* **PROBLEM TO WORK ON**: Starting at the line that contains "(399, 125) none", output each line through the end of the data exactly, and nothing more.

**** THE DATA ****

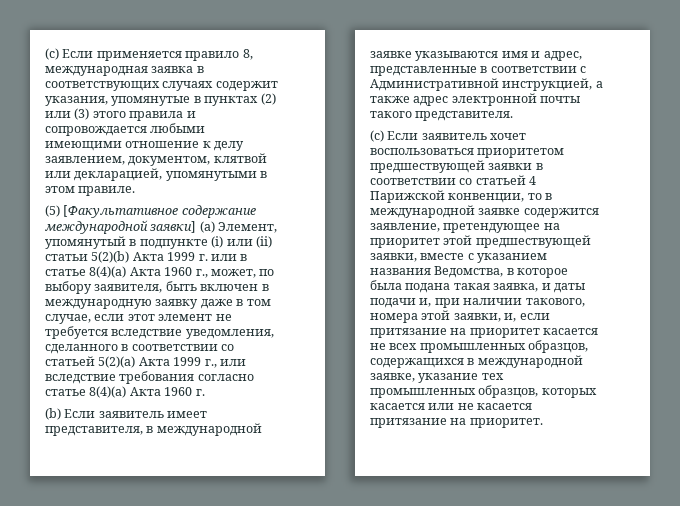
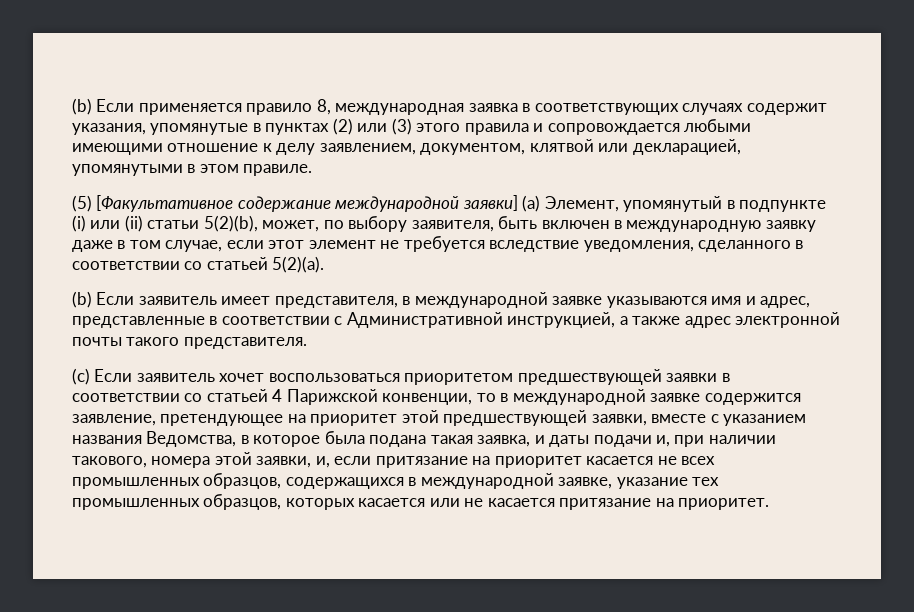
[45,48,59,60] (c) -> [72,98,92,115] (b)
[91,251,248,263] [45,266,208,278] 5(2)(b) Акта 1999 г. или в статье 8(4)(а) Акта 1960 г., -> [203,215,258,232] 5(2)(b),
[98,356,246,368] [45,371,254,384] [45,386,205,398] 5(2)(а) Акта 1999 г., или вследствие требования согласно статье 8(4)(а) Акта 1960 г. -> [272,256,325,273] 5(2)(а).

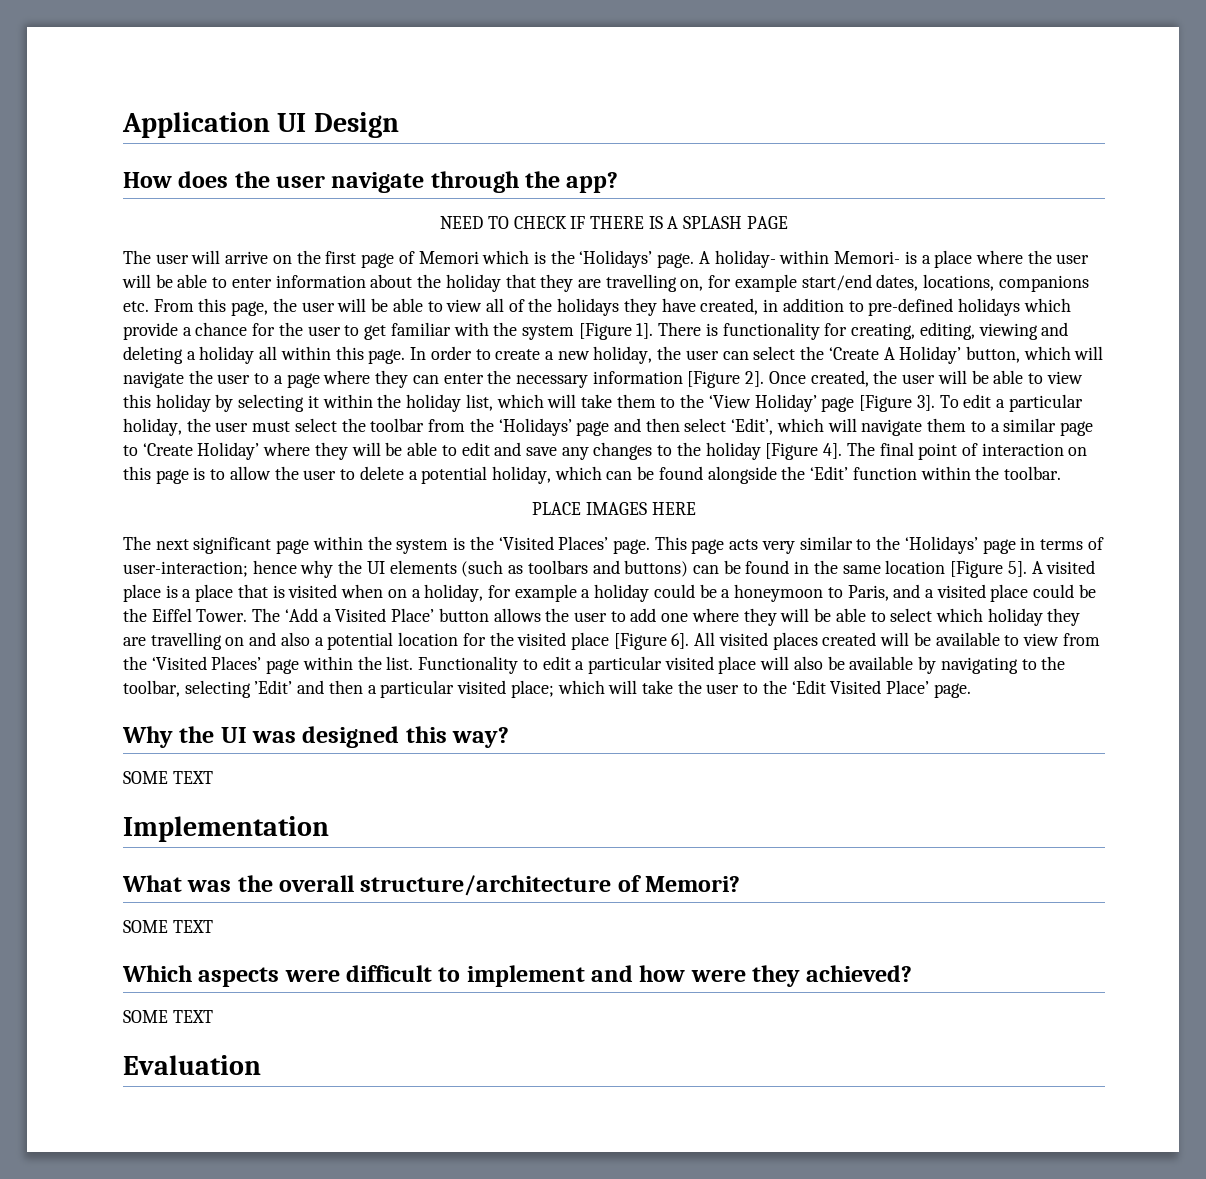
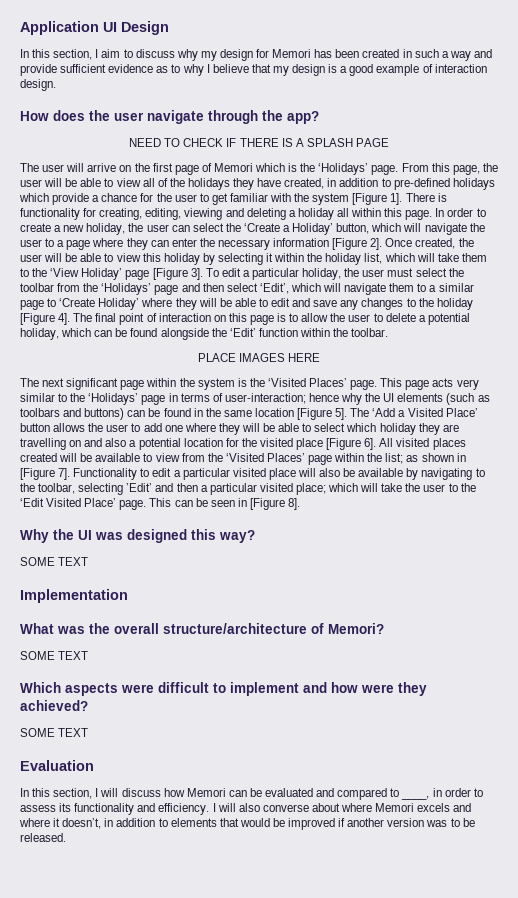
(399, 125) none -> [20,49,492,61] [20,64,487,76] [20,79,56,91] // In this section, I aim to discuss why my design for Memori has been created in such a way and provide sufficient evidence as to why I believe that my design is a good example of interaction design.
[698,250,1090,268] [122,274,1089,292] [123,301,149,312] A holiday- within Memori- is a place where the user will be able to enter information about the holiday that they are travelling on, for example start/end dates, locations, companions etc. -> (399, 170) none
[883,347,895,360] A -> [283,225,291,232] a
[1031,560,1096,574] [123,584,1096,602] [123,608,248,622] A visited place is a place that is visited when on a holiday, for example a holiday could be a honeymoon to Paris, and a visited place could be the Eiffel Tower. -> (348, 414) none
[386,656,414,670] list. -> [385,453,466,464] [20,468,71,480] list; as shown in [Figure 7].
(971, 690) none -> [149,498,301,510] This can be seen in [Figure 8].
(261, 1065) none -> [20,788,483,800] [20,803,472,815] [19,818,475,830] [20,833,66,842] // In this section, I will discuss how Memori can be evaluated and compared to ____, in order to assess its functionality and efficiency. I will also converse about where Memori excels and where it doesn’t, in addition to elements that would be improved if another version was to be released.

****

* **SOLUTION BELOW**:
(399, 125) none -> [20,49,492,61] [20,64,487,76] [20,79,56,91] // In this section, I aim to discuss why my design for Memori has been created in such a way and provide sufficient evidence as to why I believe that my design is a good example of interaction design.
[698,250,1090,268] [122,274,1089,292] [123,301,149,312] A holiday- within Memori- is a place where the user will be able to enter information about the holiday that they are travelling on, for example start/end dates, locations, companions etc. -> (399, 170) none
[883,347,895,360] A -> [283,225,291,232] a
[1031,560,1096,574] [123,584,1096,602] [123,608,248,622] A visited place is a place that is visited when on a holiday, for example a holiday could be a honeymoon to Paris, and a visited place could be the Eiffel Tower. -> (348, 414) none
[386,656,414,670] list. -> [385,453,466,464] [20,468,71,480] list; as shown in [Figure 7].
(971, 690) none -> [149,498,301,510] This can be seen in [Figure 8].
(261, 1065) none -> [20,788,483,800] [20,803,472,815] [19,818,475,830] [20,833,66,842] // In this section, I will discuss how Memori can be evaluated and compared to ____, in order to assess its functionality and efficiency. I will also converse about where Memori excels and where it doesn’t, in addition to elements that would be improved if another version was to be released.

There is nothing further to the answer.